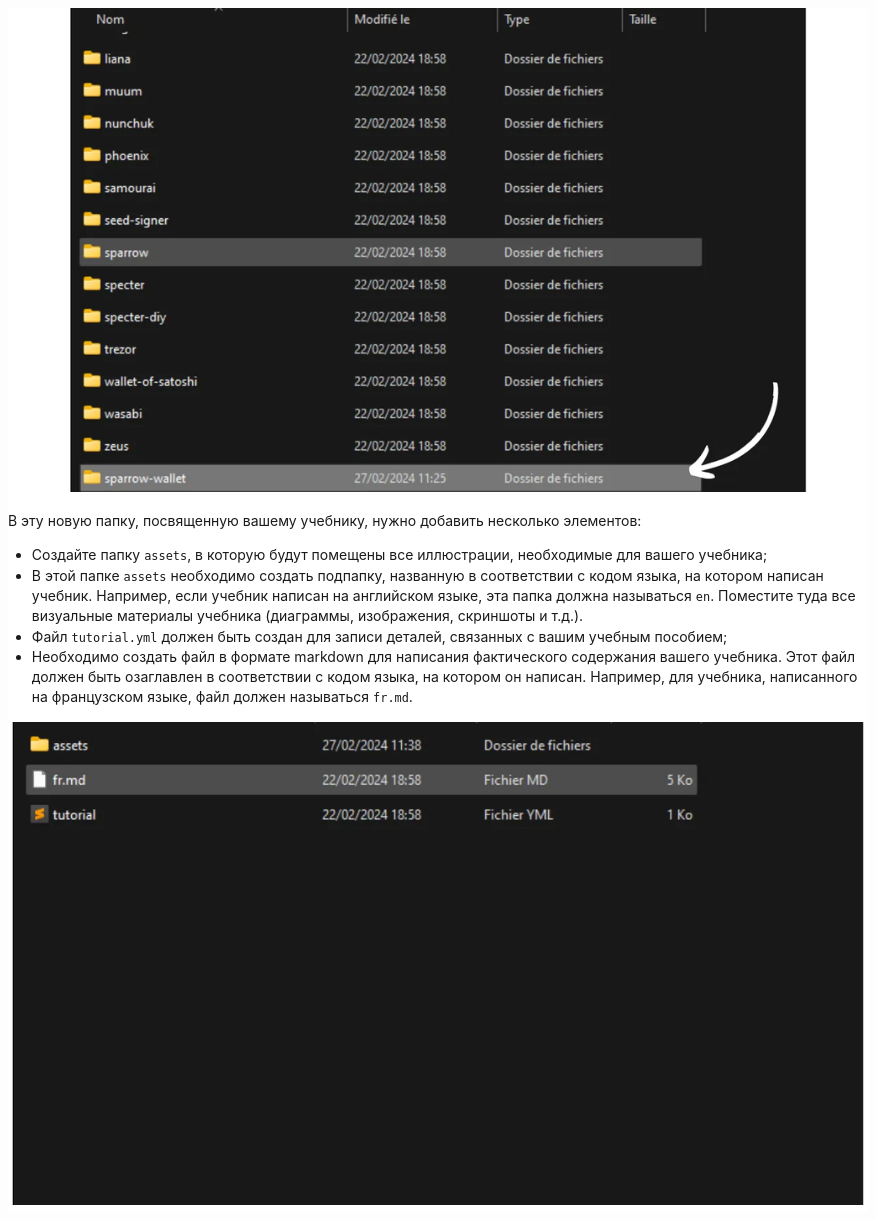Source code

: ![TUTO](assets/fr/13.webp)

В эту новую папку, посвященную вашему учебнику, нужно добавить несколько элементов:


- Создайте папку `assets`, в которую будут помещены все иллюстрации, необходимые для вашего учебника;
- В этой папке `assets` необходимо создать подпапку, названную в соответствии с кодом языка, на котором написан учебник. Например, если учебник написан на английском языке, эта папка должна называться `en`. Поместите туда все визуальные материалы учебника (диаграммы, изображения, скриншоты и т.д.).
- Файл `tutorial.yml` должен быть создан для записи деталей, связанных с вашим учебным пособием;
- Необходимо создать файл в формате markdown для написания фактического содержания вашего учебника. Этот файл должен быть озаглавлен в соответствии с кодом языка, на котором он написан. Например, для учебника, написанного на французском языке, файл должен называться `fr.md`.

![TUTO](assets/fr/14.webp)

========================================================================

Only an exact copy is wanted here: the line containing "- Необходимо создать" and every later line, up to and including the last line of the listing.

- Необходимо создать файл в формате markdown для написания фактического содержания вашего учебника. Этот файл должен быть озаглавлен в соответствии с кодом языка, на котором он написан. Например, для учебника, написанного на французском языке, файл должен называться `fr.md`.

![TUTO](assets/fr/14.webp)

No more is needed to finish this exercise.